La bouche du juste profère la sagesse, et sa langue énonce le droit.
31 Hij draagt de Wet van zijn God in zijn hart; Nooit wankelen zijn schreden.
La loi de son Dieu est dans son cœur, ses pas ne chancellent point.
32 De boze loert op den vrome, En zoekt hem te doden;
Le méchant fait le guet pour perdre le juste, il cherche à lui donner la mort.
33 Maar Jahweh laat hem niet in zijn macht, En duldt geen veroordeling, als men hem richt.
L’Eternel ne l’abandonne pas entre ses mains; il ne le laisse pas condamner quand il paraît en justice.
34 Blijf op Jahweh vertrouwen, En bewandel zijn wegen; Dan stelt Hij u in het bezit van het Land, En zult gij de verdelging der zondaars aanschouwen.

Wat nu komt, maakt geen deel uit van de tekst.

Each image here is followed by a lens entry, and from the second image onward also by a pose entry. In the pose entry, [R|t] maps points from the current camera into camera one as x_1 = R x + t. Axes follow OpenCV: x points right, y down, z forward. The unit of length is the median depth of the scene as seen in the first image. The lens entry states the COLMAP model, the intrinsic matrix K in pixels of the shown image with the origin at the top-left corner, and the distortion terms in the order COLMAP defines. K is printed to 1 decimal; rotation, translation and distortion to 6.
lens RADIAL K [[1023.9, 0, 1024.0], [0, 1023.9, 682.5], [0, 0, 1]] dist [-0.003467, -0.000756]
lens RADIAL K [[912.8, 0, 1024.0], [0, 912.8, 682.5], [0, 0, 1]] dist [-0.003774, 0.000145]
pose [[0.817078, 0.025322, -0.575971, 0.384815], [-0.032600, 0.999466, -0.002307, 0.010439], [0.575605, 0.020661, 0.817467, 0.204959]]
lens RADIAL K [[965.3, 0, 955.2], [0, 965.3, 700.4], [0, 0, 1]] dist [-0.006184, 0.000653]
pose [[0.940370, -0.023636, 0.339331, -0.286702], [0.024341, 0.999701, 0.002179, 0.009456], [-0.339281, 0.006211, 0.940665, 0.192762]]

Tourne ton attente vers l’Eternel et garde sa voie, et il t’élèvera en te donnant la possession du pays; tu assisteras à l’extermination des méchants.
35 Ik heb een zondaar gezien in zijn vermetele trots, Hoog als een Libanon-ceder;
J’Ai vu le méchant triomphant et majestueux comme un arbre verdoyant;
36 Ik ging voorbij: zie, hij was er niet meer; Ik zocht hem, hij was niet te vinden.

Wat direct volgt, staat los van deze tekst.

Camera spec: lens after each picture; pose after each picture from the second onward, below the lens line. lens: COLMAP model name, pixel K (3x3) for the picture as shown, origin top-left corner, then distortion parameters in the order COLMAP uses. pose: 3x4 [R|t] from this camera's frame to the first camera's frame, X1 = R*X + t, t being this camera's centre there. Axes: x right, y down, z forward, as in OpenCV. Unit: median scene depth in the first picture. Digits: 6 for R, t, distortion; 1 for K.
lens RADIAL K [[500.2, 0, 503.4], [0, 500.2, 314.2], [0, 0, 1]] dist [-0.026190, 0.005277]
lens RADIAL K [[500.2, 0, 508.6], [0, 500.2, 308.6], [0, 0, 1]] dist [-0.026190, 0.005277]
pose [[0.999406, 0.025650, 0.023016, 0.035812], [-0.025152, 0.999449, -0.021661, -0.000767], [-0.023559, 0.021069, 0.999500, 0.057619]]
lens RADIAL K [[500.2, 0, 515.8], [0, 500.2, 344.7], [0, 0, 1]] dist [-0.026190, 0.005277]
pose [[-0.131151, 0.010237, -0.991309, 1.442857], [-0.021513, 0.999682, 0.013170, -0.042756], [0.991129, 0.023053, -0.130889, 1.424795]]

il n’a fait que passer, et voici, il n’est plus; je l’ai cherché, impossible de le trouver.
37 Geef acht op den vrome en let op den brave: Het kroost van dien man leeft in vrede;
Observe l’homme intègre, regarde le juste; certes il y a une postérité pour l’homme pacifique.
38 Maar de zondaars gaan allen te gronde, De kinderen der bozen worden vernietigd.

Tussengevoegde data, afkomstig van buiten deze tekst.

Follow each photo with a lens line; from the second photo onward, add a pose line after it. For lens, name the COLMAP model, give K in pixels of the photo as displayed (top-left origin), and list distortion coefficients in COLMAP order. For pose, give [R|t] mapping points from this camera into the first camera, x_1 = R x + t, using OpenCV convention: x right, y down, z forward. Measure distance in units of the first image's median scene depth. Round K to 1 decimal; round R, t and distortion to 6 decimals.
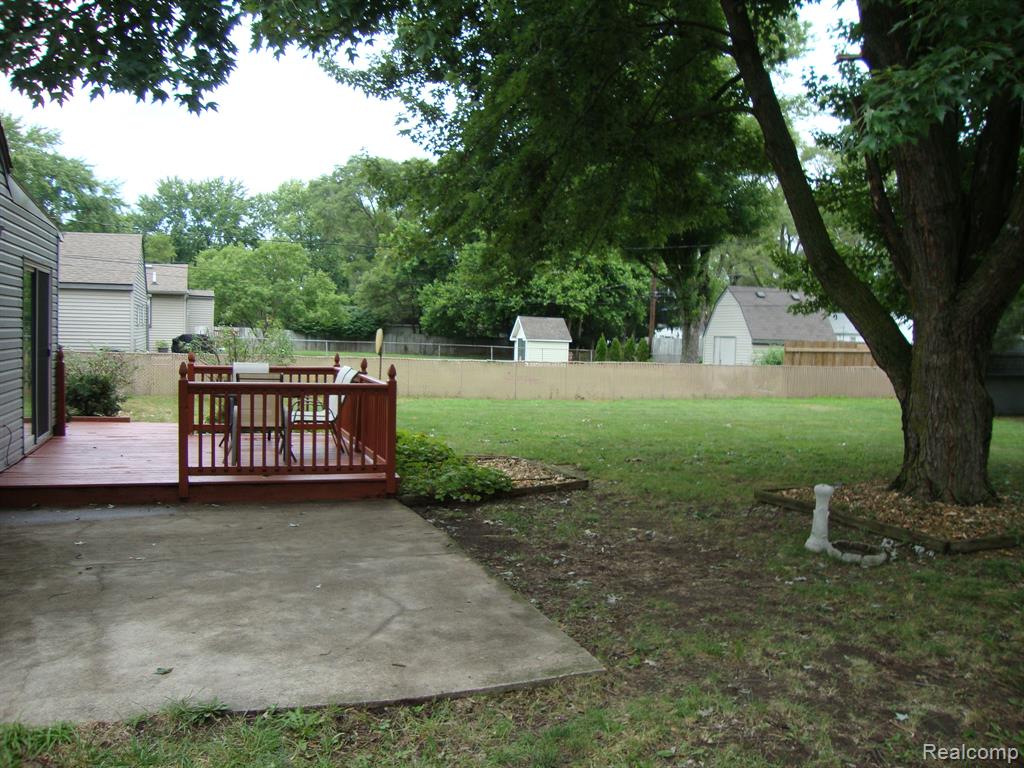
lens RADIAL K [[919.3, 0, 523.2], [0, 919.3, 384.9], [0, 0, 1]] dist [-0.200797, 0.205401]
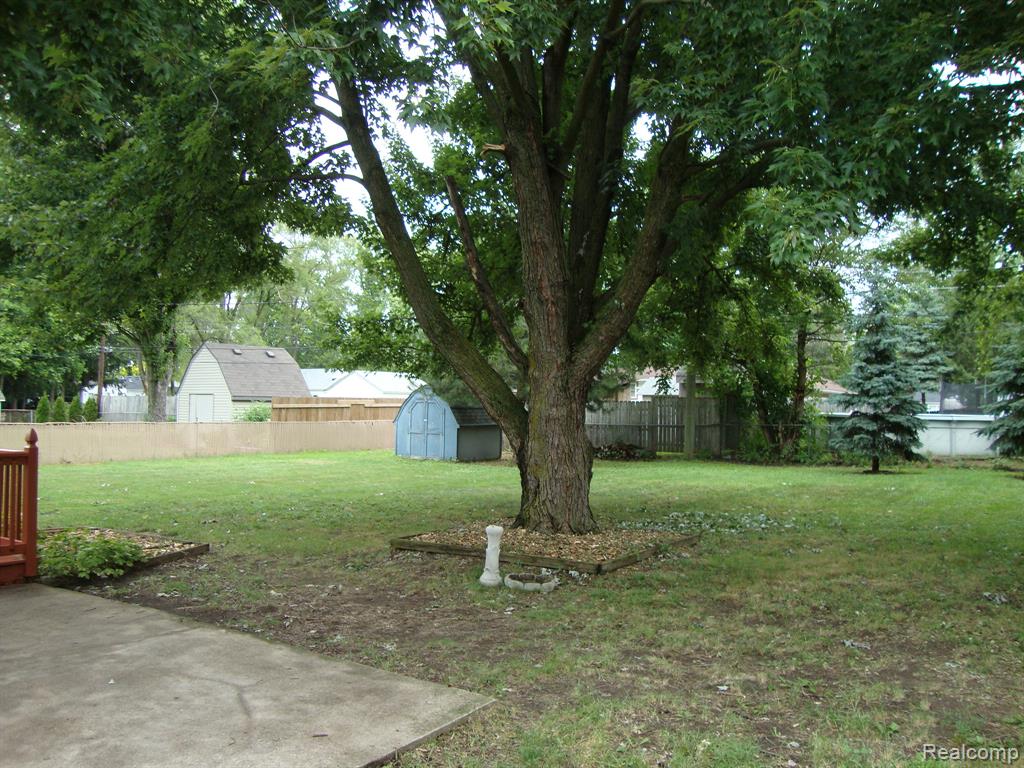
lens RADIAL K [[919.3, 0, 523.2], [0, 919.3, 384.9], [0, 0, 1]] dist [-0.200797, 0.205401]
pose [[0.815020, -0.001650, 0.579430, -0.248915], [0.037583, 0.998041, -0.050021, -0.004591], [-0.578213, 0.062544, 0.813485, 0.034407]]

Les pécheurs, au contraire, seront détruits tous ensemble. La postérité des méchants sera exterminée.
39 Jahweh is het heil van de vromen, Hun toevlucht in tijden van nood;
Le salut du juste vient de l’Eternel; il est leur citadelle au temps de la détresse.
40 Jahweh helpt en beschermt hen tegen de bozen, Hij redt hen, als ze vluchten tot Hem!
L’Eternel les aide et les délivre, il les délivre des méchants, il les sauve, car ils se sont abrités en lui.